▶ **What you will do**
Read through the records. Copy each line that has the word "parameter".

▶ **Exercise input**
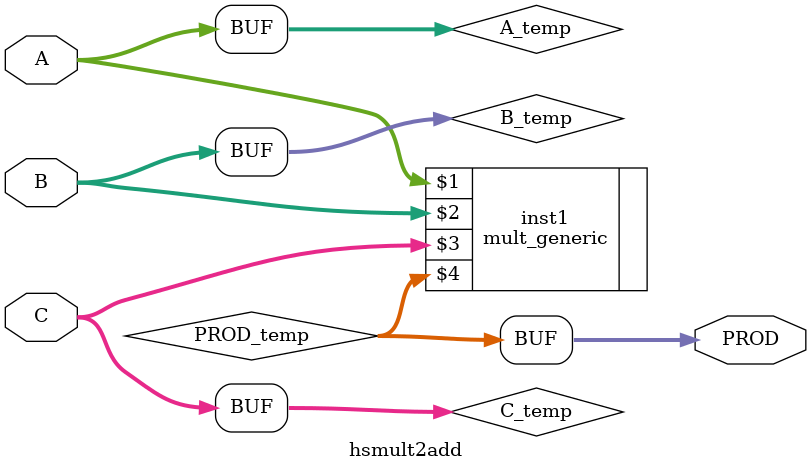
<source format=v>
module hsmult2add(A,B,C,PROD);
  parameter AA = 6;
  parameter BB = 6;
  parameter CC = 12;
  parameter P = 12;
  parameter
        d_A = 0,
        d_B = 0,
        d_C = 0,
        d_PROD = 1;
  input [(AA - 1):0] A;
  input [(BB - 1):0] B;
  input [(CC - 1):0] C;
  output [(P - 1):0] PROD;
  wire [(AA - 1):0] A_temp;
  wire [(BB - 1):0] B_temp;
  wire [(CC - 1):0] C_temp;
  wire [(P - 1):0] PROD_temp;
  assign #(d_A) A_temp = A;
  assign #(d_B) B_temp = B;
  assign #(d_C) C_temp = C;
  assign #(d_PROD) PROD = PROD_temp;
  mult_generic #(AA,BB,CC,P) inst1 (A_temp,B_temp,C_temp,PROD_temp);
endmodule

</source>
---
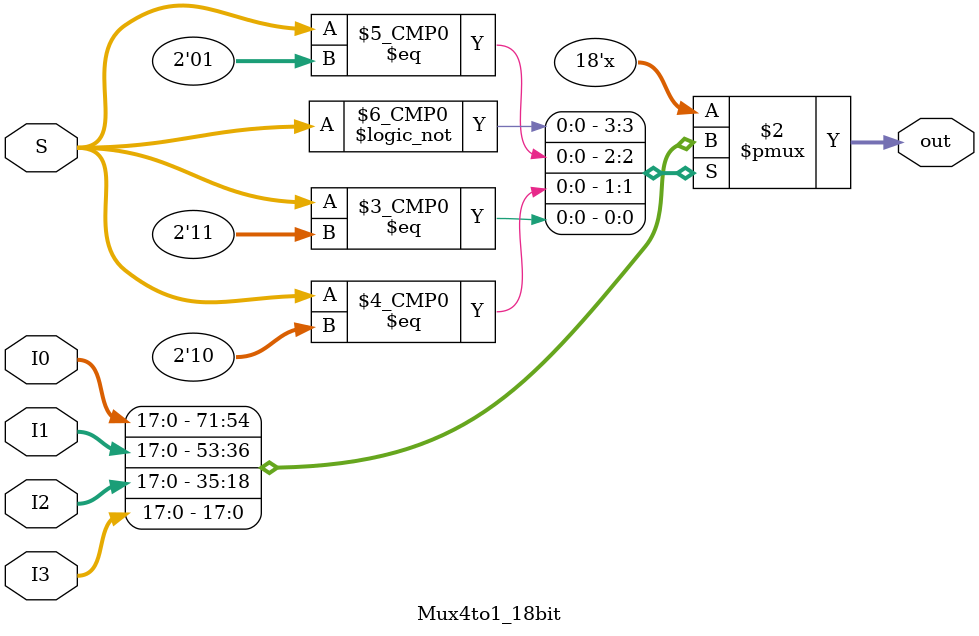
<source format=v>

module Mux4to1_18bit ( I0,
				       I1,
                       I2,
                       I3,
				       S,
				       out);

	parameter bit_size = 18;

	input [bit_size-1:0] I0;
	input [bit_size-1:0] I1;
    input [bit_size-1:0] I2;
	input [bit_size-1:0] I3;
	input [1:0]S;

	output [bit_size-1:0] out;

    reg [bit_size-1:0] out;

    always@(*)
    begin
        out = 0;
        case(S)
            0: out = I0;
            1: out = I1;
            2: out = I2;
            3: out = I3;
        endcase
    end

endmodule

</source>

▶ **Answer space**
  parameter AA = 6;
  parameter BB = 6;
  parameter CC = 12;
  parameter P = 12;
  parameter
	parameter bit_size = 18;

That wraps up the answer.